AIM OF THE EXERCISE —
In the lines below, look for "Designer". Copy each line where it appears.
*** GIVEN ENTRIES ***
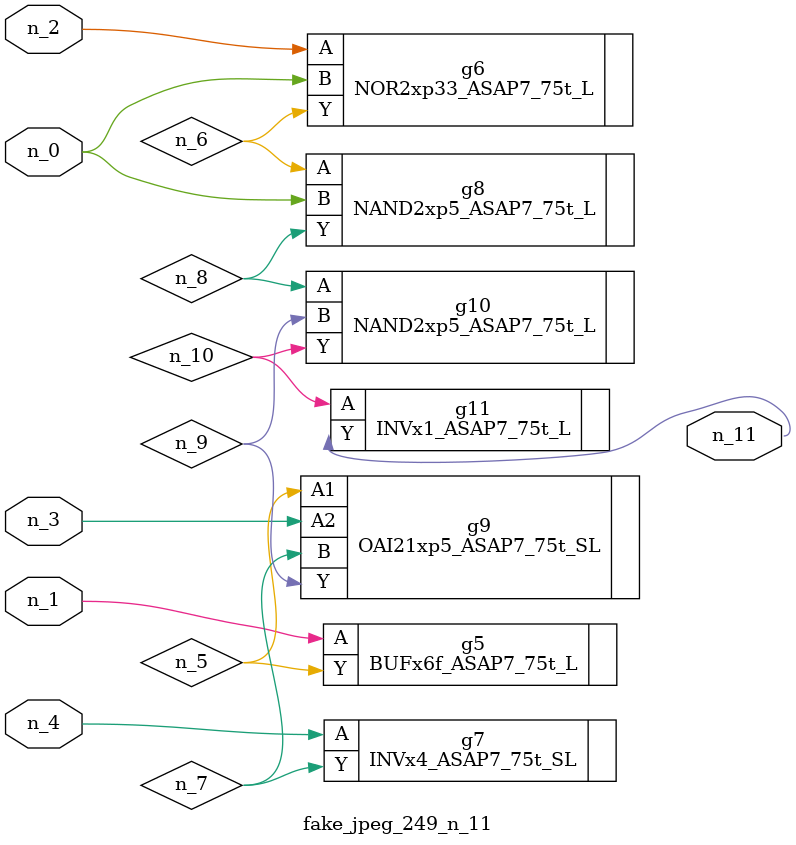
<source format=v>
module fake_jpeg_249_n_11 (n_3, n_2, n_1, n_0, n_4, n_11);

input n_3;
input n_2;
input n_1;
input n_0;
input n_4;

output n_11;

wire n_10;
wire n_8;
wire n_9;
wire n_6;
wire n_5;
wire n_7;

BUFx6f_ASAP7_75t_L g5 ( 
.A(n_1),
.Y(n_5)
);

NOR2xp33_ASAP7_75t_L g6 ( 
.A(n_2),
.B(n_0),
.Y(n_6)
);

INVx4_ASAP7_75t_SL g7 ( 
.A(n_4),
.Y(n_7)
);

NAND2xp5_ASAP7_75t_L g8 ( 
.A(n_6),
.B(n_0),
.Y(n_8)
);

NAND2xp5_ASAP7_75t_L g10 ( 
.A(n_8),
.B(n_9),
.Y(n_10)
);

OAI21xp5_ASAP7_75t_SL g9 ( 
.A1(n_5),
.A2(n_3),
.B(n_7),
.Y(n_9)
);

INVx1_ASAP7_75t_L g11 ( 
.A(n_10),
.Y(n_11)
);


endmodule
</source>
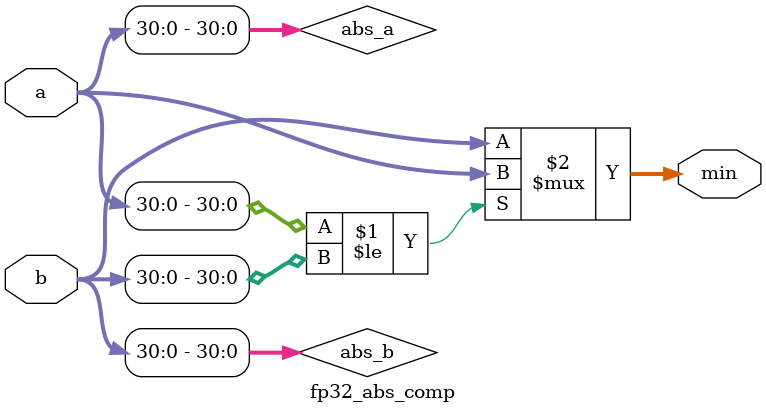
<source format=v>
`timescale 1ns / 1ps


module fp32_abs_comp (
    input [31:0] a,  
    input [31:0] b,
    output [31:0] min
);

    wire [30:0] abs_a = {1'b0, a[30:0]};
    wire [30:0] abs_b = {1'b0, b[30:0]};
    
    
    assign min = (abs_a <= abs_b)? a: b;

endmodule


</source>
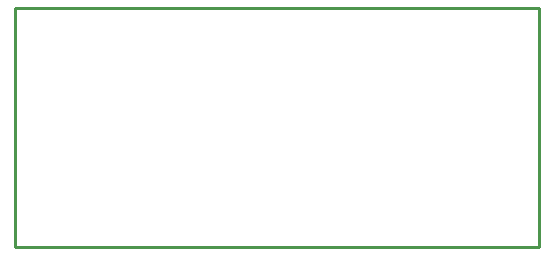
<source format=gbr>
G04 EAGLE Gerber RS-274X export*
G75*
%MOMM*%
%FSLAX34Y34*%
%LPD*%
%IN*%
%IPPOS*%
%AMOC8*
5,1,8,0,0,1.08239X$1,22.5*%
G01*
%ADD10C,0.254000*%


D10*
X5000Y-3000D02*
X449000Y-3000D01*
X449000Y200000D01*
X5000Y200000D01*
X5000Y-3000D01*
M02*

</source>
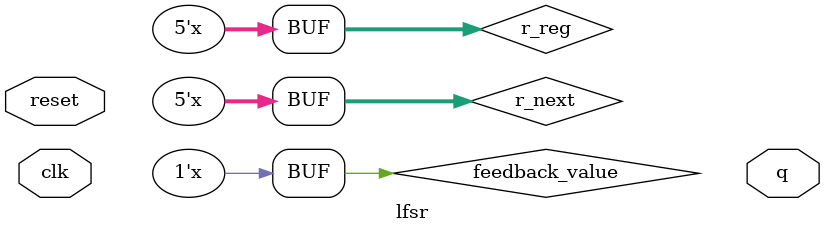
<source format=v>
module lfsr( 
    input clk,
    input reset,
    output [4:0] q
); 
reg [4:0] r_reg;
wire [4:0] r_next;
wire feedback_value;
// on reset set the value of r_reg to 1
// otherwise assign r_next to r_reg
// assign the xor of bit positions 2 and 4 of r_reg to feedback_value
// assign feedback concatenated with 4 most significant bits of r_reg to r_next
// assign r_reg to the output q
always @(clk,reset,r_reg)
begin
    r_next <= r_reg;
    feedback_value <= (r_reg & 3) ^ ((r_reg >> 2) & 1);
    r_reg <= r_reg + 1;
    r_next <= r_reg;
end
endmodule

</source>
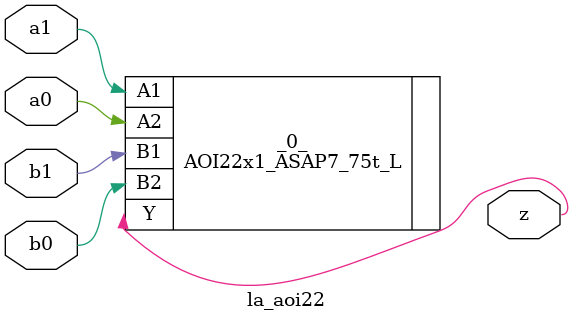
<source format=v>

/* Generated by Yosys 0.44 (git sha1 80ba43d26, g++ 11.4.0-1ubuntu1~22.04 -fPIC -O3) */

(* top =  1  *)
(* src = "inputs/la_aoi22.v:10.1-22.10" *)
module la_aoi22 (
    a0,
    a1,
    b0,
    b1,
    z
);
  (* src = "inputs/la_aoi22.v:13.12-13.14" *)
  input a0;
  wire a0;
  (* src = "inputs/la_aoi22.v:14.12-14.14" *)
  input a1;
  wire a1;
  (* src = "inputs/la_aoi22.v:15.12-15.14" *)
  input b0;
  wire b0;
  (* src = "inputs/la_aoi22.v:16.12-16.14" *)
  input b1;
  wire b1;
  (* src = "inputs/la_aoi22.v:17.12-17.13" *)
  output z;
  wire z;
  AOI22x1_ASAP7_75t_L _0_ (
      .A1(a1),
      .A2(a0),
      .B1(b1),
      .B2(b0),
      .Y (z)
  );
endmodule

</source>
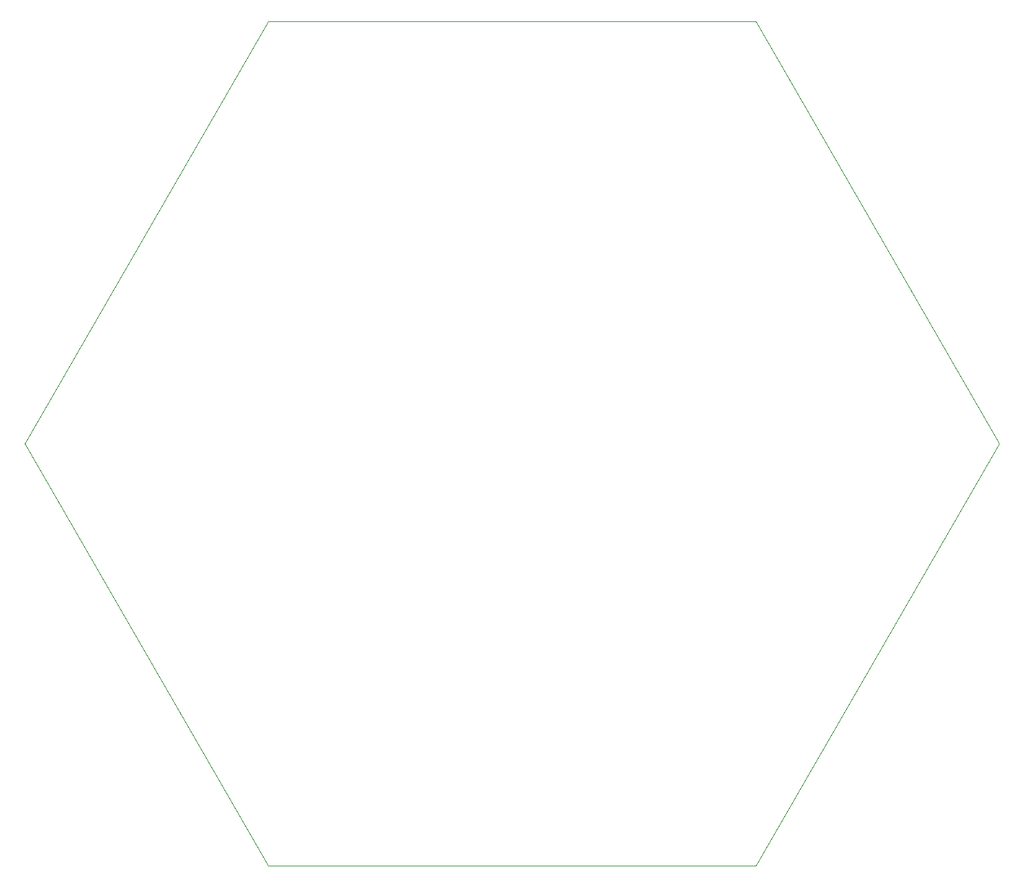
<source format=gbr>
%TF.GenerationSoftware,KiCad,Pcbnew,7.0.6*%
%TF.CreationDate,2024-05-15T12:06:43-04:00*%
%TF.ProjectId,remote_omnidirection_droid_v0.1,72656d6f-7465-45f6-9f6d-6e6964697265,rev?*%
%TF.SameCoordinates,Original*%
%TF.FileFunction,Profile,NP*%
%FSLAX46Y46*%
G04 Gerber Fmt 4.6, Leading zero omitted, Abs format (unit mm)*
G04 Created by KiCad (PCBNEW 7.0.6) date 2024-05-15 12:06:43*
%MOMM*%
%LPD*%
G01*
G04 APERTURE LIST*
%TA.AperFunction,Profile*%
%ADD10C,0.100000*%
%TD*%
G04 APERTURE END LIST*
D10*
X131288410Y-57489052D02*
X161288388Y-109450571D01*
X131288401Y-161412093D01*
X71288393Y-161412095D01*
X41288391Y-109450563D01*
X71288378Y-57489041D01*
X131288410Y-57489052D01*
M02*

</source>
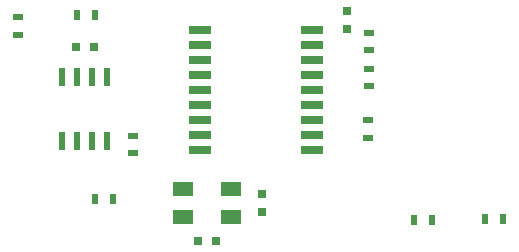
<source format=gtp>
G04*
G04 #@! TF.GenerationSoftware,Altium Limited,Altium Designer,18.1.9 (240)*
G04*
G04 Layer_Color=8421504*
%FSAX25Y25*%
%MOIN*%
G70*
G01*
G75*
%ADD16R,0.02362X0.03543*%
%ADD17R,0.02362X0.05906*%
%ADD18R,0.07480X0.02559*%
%ADD19R,0.07087X0.04724*%
%ADD20R,0.03150X0.03150*%
%ADD21R,0.03150X0.03150*%
%ADD22R,0.03543X0.02362*%
D16*
X0450787Y0323819D02*
D03*
X0444882D02*
D03*
X0438878Y0385335D02*
D03*
X0444783D02*
D03*
X0580807Y0317323D02*
D03*
X0574902D02*
D03*
X0557087Y0316831D02*
D03*
X0551181D02*
D03*
D17*
X0448937Y0364665D02*
D03*
X0443937D02*
D03*
X0438937D02*
D03*
X0433937D02*
D03*
X0448937Y0343406D02*
D03*
X0443937D02*
D03*
X0438937D02*
D03*
X0433937D02*
D03*
D18*
X0517224Y0340433D02*
D03*
Y0345433D02*
D03*
Y0350433D02*
D03*
Y0355433D02*
D03*
Y0360433D02*
D03*
Y0365433D02*
D03*
Y0370433D02*
D03*
Y0375433D02*
D03*
Y0380433D02*
D03*
X0479823Y0340433D02*
D03*
Y0345433D02*
D03*
Y0350433D02*
D03*
Y0355433D02*
D03*
Y0360433D02*
D03*
Y0365433D02*
D03*
Y0370433D02*
D03*
Y0375433D02*
D03*
Y0380433D02*
D03*
D19*
X0490100Y0327372D02*
D03*
Y0317923D02*
D03*
X0474352Y0327372D02*
D03*
Y0317923D02*
D03*
D20*
X0529035Y0386614D02*
D03*
Y0380709D02*
D03*
X0500394Y0325492D02*
D03*
Y0319587D02*
D03*
D21*
X0444488Y0374508D02*
D03*
X0438583D02*
D03*
X0479134Y0309842D02*
D03*
X0485039D02*
D03*
D22*
X0536221Y0367421D02*
D03*
Y0361516D02*
D03*
Y0373524D02*
D03*
Y0379429D02*
D03*
X0535925Y0344291D02*
D03*
Y0350197D02*
D03*
X0457480Y0345079D02*
D03*
Y0339173D02*
D03*
X0419095Y0384547D02*
D03*
Y0378642D02*
D03*
M02*

</source>
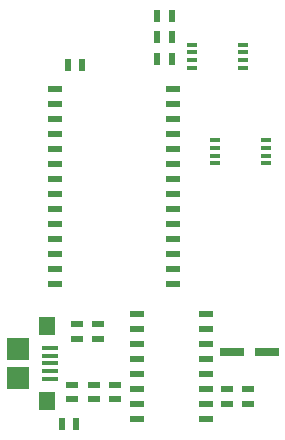
<source format=gtp>
G04*
G04 #@! TF.GenerationSoftware,Altium Limited,Altium Designer,21.6.4 (81)*
G04*
G04 Layer_Color=8421504*
%FSLAX25Y25*%
%MOIN*%
G70*
G04*
G04 #@! TF.SameCoordinates,35DD912C-F110-465F-AF13-46C66D0AF481*
G04*
G04*
G04 #@! TF.FilePolarity,Positive*
G04*
G01*
G75*
%ADD14R,0.05315X0.01575*%
%ADD15R,0.05512X0.06299*%
%ADD16R,0.07480X0.07480*%
%ADD17R,0.05000X0.02008*%
%ADD18R,0.03740X0.01575*%
%ADD19R,0.07874X0.02756*%
%ADD20R,0.03937X0.02362*%
%ADD21R,0.02362X0.03937*%
D14*
X22736Y49213D02*
D03*
Y46654D02*
D03*
Y44094D02*
D03*
Y41535D02*
D03*
Y38976D02*
D03*
D15*
X21850Y56693D02*
D03*
Y31496D02*
D03*
D16*
X12205Y48819D02*
D03*
Y39370D02*
D03*
D17*
X24409Y135650D02*
D03*
Y130650D02*
D03*
Y125650D02*
D03*
Y120650D02*
D03*
Y115650D02*
D03*
Y110650D02*
D03*
Y105650D02*
D03*
Y100650D02*
D03*
Y95650D02*
D03*
Y90650D02*
D03*
Y85650D02*
D03*
Y80650D02*
D03*
Y75650D02*
D03*
Y70650D02*
D03*
X63779Y135650D02*
D03*
Y130650D02*
D03*
Y125650D02*
D03*
Y120650D02*
D03*
Y115650D02*
D03*
Y110650D02*
D03*
Y105650D02*
D03*
Y100650D02*
D03*
Y95650D02*
D03*
Y90650D02*
D03*
Y85650D02*
D03*
Y80650D02*
D03*
Y75650D02*
D03*
Y70650D02*
D03*
X51870Y50532D02*
D03*
X74705Y45453D02*
D03*
Y55453D02*
D03*
Y60453D02*
D03*
Y25453D02*
D03*
Y30453D02*
D03*
Y35453D02*
D03*
Y40453D02*
D03*
X51870Y35531D02*
D03*
Y40532D02*
D03*
Y45531D02*
D03*
Y60532D02*
D03*
Y55532D02*
D03*
Y25532D02*
D03*
Y30531D02*
D03*
X74705Y50453D02*
D03*
D18*
X87303Y142618D02*
D03*
Y145177D02*
D03*
Y147736D02*
D03*
Y150295D02*
D03*
X70177Y142618D02*
D03*
Y145177D02*
D03*
Y147736D02*
D03*
Y150295D02*
D03*
X94882Y110728D02*
D03*
Y113287D02*
D03*
Y115847D02*
D03*
Y118405D02*
D03*
X77756Y110728D02*
D03*
Y113287D02*
D03*
Y115847D02*
D03*
Y118405D02*
D03*
D19*
X83366Y48031D02*
D03*
X95177D02*
D03*
D20*
X38976Y52362D02*
D03*
Y57087D02*
D03*
X37402Y37008D02*
D03*
Y32283D02*
D03*
X30315Y37008D02*
D03*
Y32283D02*
D03*
X88878Y35433D02*
D03*
Y30709D02*
D03*
X31890Y57087D02*
D03*
Y52362D02*
D03*
X44488Y37008D02*
D03*
Y32283D02*
D03*
X81791Y35433D02*
D03*
Y30709D02*
D03*
D21*
X28740Y143701D02*
D03*
X33465D02*
D03*
X58661Y145669D02*
D03*
X63386D02*
D03*
X58661Y159843D02*
D03*
X63386D02*
D03*
X58661Y152756D02*
D03*
X63386D02*
D03*
X26772Y24016D02*
D03*
X31496D02*
D03*
M02*

</source>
***
ANSWER BOX —
G04 #@! TF.GenerationSoftware,Altium Limited,Altium Designer,18.1.9 (240)*
G04 #@! TF.GenerationSoftware,Altium Limited,Altium Designer,21.6.4 (81)*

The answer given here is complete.